Berlin (dpa) - Manchmal sieht es im Supermarkt aus, als hätte jemand einen Schrumpfstrahler ausgepackt. Snackpaprika, Minigurken, Babymöhren und winzige Bananen liegen in den Regalen. "Irgendwie niedlich", finden die einen.
"Eigentlich überflüssig", meinen andere. Michael Koch beobachtet für die Agrarmarkt-Informations-Gesellschaft (AMI) in Bonn, was sich im Handel tut. Der Trend zum Miniaturgemüse und Miniobst fing nach seiner Einschätzung mit den Tomaten an.
Eltern schmuggeln ihren Kindern solche Cocktailtomaten schon länger in die Brotdose. Auch andere greifen zu. Zuletzt waren etwa 40 Prozent der Tomaten, die Kunden für ihren privaten Haushalt kauften, kleine Sorten. 2012 habe der Anteil noch bei 31 Prozent gelegen, sagt Koch unter Berufung auf GfK-Marktforschungsdaten. "Da nimmt man den Trend vielleicht gar nicht mehr so wahr. Aber damit fing es an."

• Bereitgestelltes Material
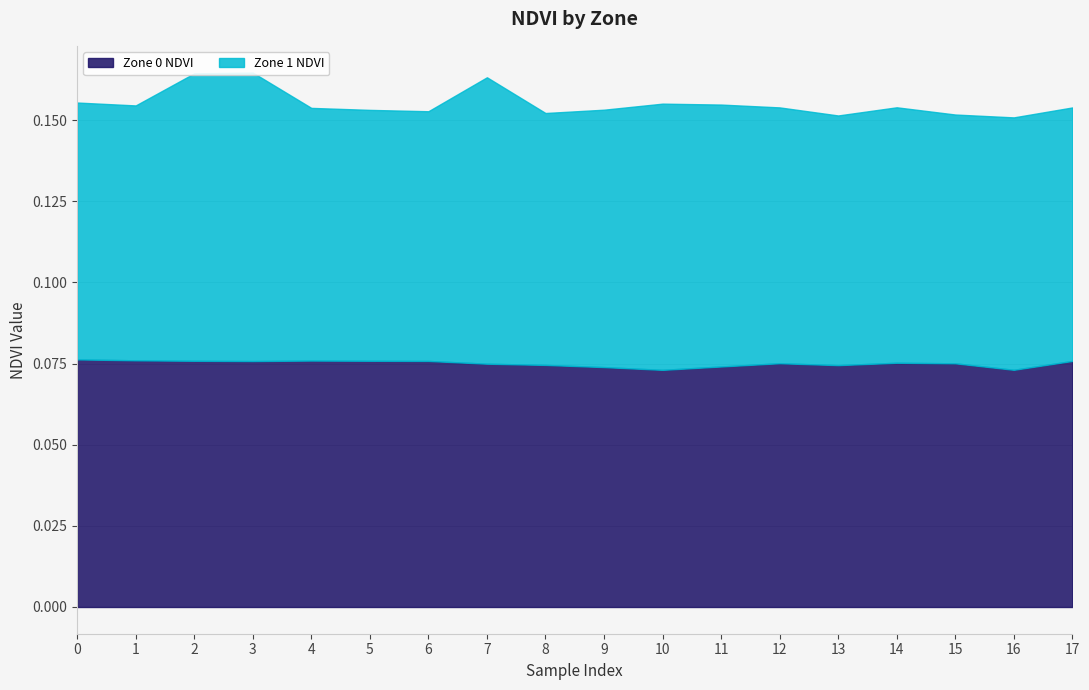

Where is the first local maximum for Zone 1 NDVI?

3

• Arbeitsanweisung
Zählen Sie alle Erzeugnisse auf, die laut dem Auszug über Miniaturgemüse im Supermarkt in den Regalen liegen. Die Zeilen sind hierfür ohne Belang.

• Ihre Antwort
Snackpaprika, Minigurken, Babymöhren, winzige Bananen